→ WORK ITEM
The copy you give must match the lines from the top of the data through the line containing "45: (709, 427, 0.80)" exactly, and it must hold no pictures.

→ EXTRACTED ENTRIES
====

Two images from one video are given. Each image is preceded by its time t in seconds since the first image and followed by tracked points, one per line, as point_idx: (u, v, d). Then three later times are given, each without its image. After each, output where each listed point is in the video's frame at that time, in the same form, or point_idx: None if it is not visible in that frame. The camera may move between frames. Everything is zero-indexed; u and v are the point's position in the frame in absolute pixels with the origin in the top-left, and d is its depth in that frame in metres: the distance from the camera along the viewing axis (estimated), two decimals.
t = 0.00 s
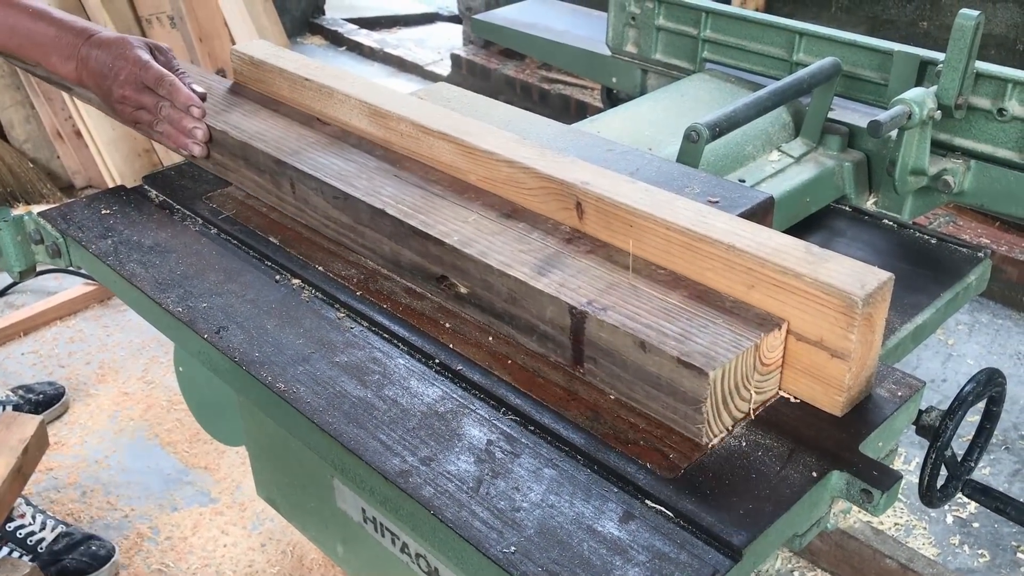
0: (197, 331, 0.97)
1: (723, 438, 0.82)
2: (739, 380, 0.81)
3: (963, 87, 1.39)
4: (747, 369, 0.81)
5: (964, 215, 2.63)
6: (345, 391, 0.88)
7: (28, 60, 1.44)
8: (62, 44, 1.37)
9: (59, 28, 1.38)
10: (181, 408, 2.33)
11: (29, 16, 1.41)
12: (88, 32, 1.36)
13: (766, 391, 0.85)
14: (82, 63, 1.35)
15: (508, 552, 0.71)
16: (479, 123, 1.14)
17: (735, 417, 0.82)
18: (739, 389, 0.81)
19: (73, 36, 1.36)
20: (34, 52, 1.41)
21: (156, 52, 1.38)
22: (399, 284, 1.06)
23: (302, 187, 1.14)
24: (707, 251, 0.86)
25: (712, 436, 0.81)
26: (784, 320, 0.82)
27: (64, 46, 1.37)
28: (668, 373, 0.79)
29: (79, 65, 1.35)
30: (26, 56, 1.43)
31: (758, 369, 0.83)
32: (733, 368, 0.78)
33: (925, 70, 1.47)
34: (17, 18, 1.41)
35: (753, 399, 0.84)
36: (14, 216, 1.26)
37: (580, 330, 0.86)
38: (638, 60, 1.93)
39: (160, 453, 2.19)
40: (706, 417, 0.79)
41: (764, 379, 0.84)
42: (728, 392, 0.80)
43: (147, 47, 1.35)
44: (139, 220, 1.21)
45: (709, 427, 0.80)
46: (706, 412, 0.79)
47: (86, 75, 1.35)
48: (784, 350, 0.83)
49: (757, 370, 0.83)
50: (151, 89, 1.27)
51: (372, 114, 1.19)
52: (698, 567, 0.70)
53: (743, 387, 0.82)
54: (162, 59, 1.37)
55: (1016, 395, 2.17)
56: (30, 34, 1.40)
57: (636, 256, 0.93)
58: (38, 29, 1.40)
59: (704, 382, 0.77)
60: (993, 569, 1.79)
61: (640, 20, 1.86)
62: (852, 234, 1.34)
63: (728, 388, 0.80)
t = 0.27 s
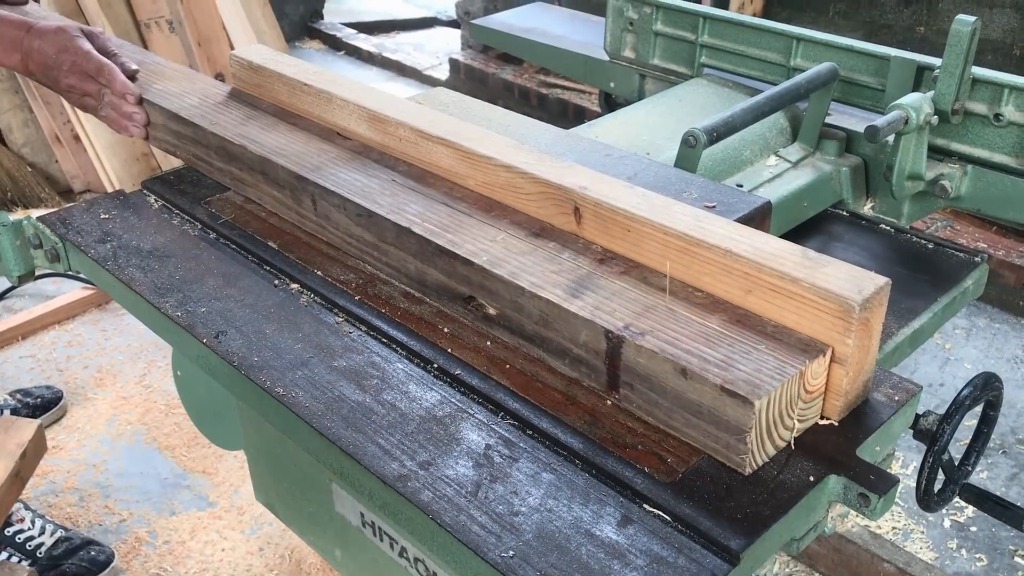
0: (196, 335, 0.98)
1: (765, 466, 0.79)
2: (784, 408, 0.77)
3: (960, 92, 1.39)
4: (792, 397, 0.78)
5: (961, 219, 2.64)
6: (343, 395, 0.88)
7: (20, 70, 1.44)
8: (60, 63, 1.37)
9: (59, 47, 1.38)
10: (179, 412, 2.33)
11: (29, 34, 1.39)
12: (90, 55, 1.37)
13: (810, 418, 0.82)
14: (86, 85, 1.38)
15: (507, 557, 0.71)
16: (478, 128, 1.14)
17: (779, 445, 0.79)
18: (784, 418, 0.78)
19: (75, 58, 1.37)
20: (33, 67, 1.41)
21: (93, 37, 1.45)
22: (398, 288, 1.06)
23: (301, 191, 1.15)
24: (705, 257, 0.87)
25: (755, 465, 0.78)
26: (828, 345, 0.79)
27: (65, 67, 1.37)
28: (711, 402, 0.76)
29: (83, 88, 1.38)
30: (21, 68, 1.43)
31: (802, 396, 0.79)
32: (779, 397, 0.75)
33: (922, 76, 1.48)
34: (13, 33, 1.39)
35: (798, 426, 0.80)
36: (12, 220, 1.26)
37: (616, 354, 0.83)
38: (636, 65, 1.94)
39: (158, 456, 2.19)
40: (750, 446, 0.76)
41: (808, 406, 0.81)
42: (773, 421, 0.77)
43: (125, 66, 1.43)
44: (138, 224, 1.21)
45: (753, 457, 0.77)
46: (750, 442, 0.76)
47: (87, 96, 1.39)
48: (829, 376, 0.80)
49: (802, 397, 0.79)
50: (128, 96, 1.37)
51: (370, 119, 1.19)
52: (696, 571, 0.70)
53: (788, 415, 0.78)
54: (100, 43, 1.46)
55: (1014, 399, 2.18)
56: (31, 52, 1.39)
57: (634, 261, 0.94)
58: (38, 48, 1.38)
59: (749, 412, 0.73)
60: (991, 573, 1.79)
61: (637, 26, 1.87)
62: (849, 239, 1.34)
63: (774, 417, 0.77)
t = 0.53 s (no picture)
0: (191, 341, 0.97)
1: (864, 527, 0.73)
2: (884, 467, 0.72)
3: (954, 98, 1.40)
4: (893, 456, 0.72)
5: (956, 224, 2.65)
6: (338, 402, 0.88)
7: (45, 89, 1.35)
8: (85, 79, 1.28)
9: (84, 64, 1.28)
10: (174, 417, 2.33)
11: (54, 50, 1.30)
12: (117, 72, 1.27)
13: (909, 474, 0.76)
14: (110, 103, 1.28)
15: (502, 564, 0.71)
16: (473, 133, 1.14)
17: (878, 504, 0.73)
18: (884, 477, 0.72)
19: (101, 74, 1.27)
20: (57, 84, 1.31)
21: (121, 55, 1.37)
22: (393, 294, 1.06)
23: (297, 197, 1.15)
24: (700, 263, 0.87)
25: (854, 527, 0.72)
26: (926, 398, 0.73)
27: (90, 84, 1.28)
28: (808, 461, 0.71)
29: (107, 107, 1.28)
30: (44, 86, 1.33)
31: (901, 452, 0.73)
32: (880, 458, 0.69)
33: (917, 82, 1.48)
34: (40, 49, 1.31)
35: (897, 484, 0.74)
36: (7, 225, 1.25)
37: (698, 406, 0.78)
38: (631, 70, 1.94)
39: (152, 461, 2.19)
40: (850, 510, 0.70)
41: (907, 460, 0.75)
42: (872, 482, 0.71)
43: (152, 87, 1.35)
44: (133, 230, 1.21)
45: (854, 520, 0.71)
46: (851, 506, 0.70)
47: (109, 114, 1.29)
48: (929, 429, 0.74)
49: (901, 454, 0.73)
50: (156, 114, 1.29)
51: (366, 124, 1.19)
52: None
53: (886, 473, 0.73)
54: (127, 61, 1.38)
55: (1008, 404, 2.18)
56: (55, 68, 1.30)
57: (629, 266, 0.94)
58: (63, 64, 1.29)
59: (852, 473, 0.68)
60: None
61: (633, 31, 1.87)
62: (844, 245, 1.35)
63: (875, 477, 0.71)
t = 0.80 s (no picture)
0: (187, 342, 0.97)
1: None
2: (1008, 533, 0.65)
3: (950, 99, 1.40)
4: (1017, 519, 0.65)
5: (951, 225, 2.66)
6: (334, 403, 0.88)
7: (69, 104, 1.27)
8: (113, 96, 1.21)
9: (111, 78, 1.21)
10: (170, 418, 2.32)
11: (80, 64, 1.23)
12: (147, 88, 1.20)
13: None
14: (140, 121, 1.22)
15: (498, 565, 0.71)
16: (469, 135, 1.14)
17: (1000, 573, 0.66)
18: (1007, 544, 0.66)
19: (130, 90, 1.20)
20: (83, 101, 1.25)
21: (151, 71, 1.30)
22: (390, 296, 1.06)
23: (295, 198, 1.15)
24: (696, 264, 0.87)
25: None
26: None
27: (118, 101, 1.21)
28: (927, 527, 0.65)
29: (136, 125, 1.22)
30: (69, 102, 1.26)
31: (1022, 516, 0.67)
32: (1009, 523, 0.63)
33: (913, 83, 1.48)
34: (65, 63, 1.24)
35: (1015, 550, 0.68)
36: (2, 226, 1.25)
37: (799, 462, 0.72)
38: (628, 71, 1.94)
39: (148, 463, 2.18)
40: None
41: None
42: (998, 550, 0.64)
43: (185, 104, 1.28)
44: (129, 231, 1.21)
45: None
46: None
47: (139, 132, 1.23)
48: None
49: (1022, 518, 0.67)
50: (188, 133, 1.24)
51: (363, 125, 1.19)
52: None
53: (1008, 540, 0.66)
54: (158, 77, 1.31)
55: (1004, 404, 2.19)
56: (81, 83, 1.23)
57: (625, 268, 0.94)
58: (90, 79, 1.22)
59: (983, 544, 0.62)
60: None
61: (629, 32, 1.87)
62: (840, 245, 1.35)
63: (1001, 544, 0.64)
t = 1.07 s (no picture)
0: (184, 339, 0.97)
1: None
2: None
3: (948, 97, 1.40)
4: None
5: (949, 223, 2.66)
6: (331, 400, 0.88)
7: (85, 112, 1.25)
8: (135, 110, 1.19)
9: (132, 91, 1.19)
10: (168, 416, 2.32)
11: (99, 73, 1.20)
12: (170, 102, 1.19)
13: None
14: (164, 135, 1.21)
15: (495, 561, 0.71)
16: (466, 131, 1.14)
17: None
18: None
19: (153, 104, 1.19)
20: (102, 111, 1.22)
21: (171, 79, 1.28)
22: (388, 292, 1.06)
23: (292, 195, 1.15)
24: (693, 260, 0.87)
25: None
26: None
27: (141, 115, 1.19)
28: None
29: (161, 138, 1.21)
30: (86, 111, 1.24)
31: None
32: None
33: (910, 80, 1.48)
34: (83, 71, 1.21)
35: None
36: None
37: (917, 523, 0.66)
38: (626, 69, 1.94)
39: (146, 461, 2.18)
40: None
41: None
42: None
43: (208, 113, 1.26)
44: (126, 228, 1.21)
45: None
46: None
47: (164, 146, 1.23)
48: None
49: None
50: (214, 147, 1.23)
51: (360, 122, 1.19)
52: None
53: None
54: (178, 85, 1.29)
55: (1002, 402, 2.19)
56: (99, 94, 1.20)
57: (622, 264, 0.94)
58: (109, 91, 1.19)
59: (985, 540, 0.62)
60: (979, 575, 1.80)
61: (627, 30, 1.87)
62: (838, 243, 1.35)
63: None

====

→ EXERCISE RESPONSE
Two images from one video are given. Each image is preceded by its time t in seconds since the first image and followed by tracked points, one per line, as point_idx: (u, v, d). Then three later times are given, each without its image. After each, output where each listed point is in the video's frame at that time, in the same form, or point_idx: None if it is not visible in that frame. The camera may move between frames. Everything is zero-indexed; u and v are the point's position in the frame in absolute pixels with the origin in the top-left, and d is its depth in that frame in metres: the distance from the camera along the viewing axis (estimated), two decimals.
t = 0.00 s
0: (197, 331, 0.97)
1: (723, 438, 0.82)
2: (739, 380, 0.81)
3: (963, 87, 1.39)
4: (747, 369, 0.81)
5: (964, 215, 2.63)
6: (345, 391, 0.88)
7: (28, 60, 1.44)
8: (62, 44, 1.37)
9: (59, 28, 1.38)
10: (181, 408, 2.33)
11: (29, 16, 1.41)
12: (88, 32, 1.36)
13: (766, 391, 0.85)
14: (82, 63, 1.35)
15: (508, 552, 0.71)
16: (479, 123, 1.14)
17: (735, 417, 0.82)
18: (739, 389, 0.81)
19: (73, 36, 1.36)
20: (34, 52, 1.41)
21: (156, 52, 1.38)
22: (399, 284, 1.06)
23: (302, 187, 1.14)
24: (707, 251, 0.86)
25: (712, 436, 0.81)
26: (784, 320, 0.82)
27: (64, 46, 1.37)
28: (668, 373, 0.79)
29: (79, 65, 1.35)
30: (26, 56, 1.43)
31: (758, 369, 0.83)
32: (733, 368, 0.78)
33: (925, 70, 1.47)
34: (17, 18, 1.41)
35: (753, 399, 0.84)
36: (14, 216, 1.26)
37: (580, 330, 0.86)
38: (638, 60, 1.93)
39: (160, 453, 2.19)
40: (706, 417, 0.79)
41: (764, 379, 0.84)
42: (728, 392, 0.80)
43: (147, 47, 1.35)
44: (139, 220, 1.21)
45: (709, 427, 0.80)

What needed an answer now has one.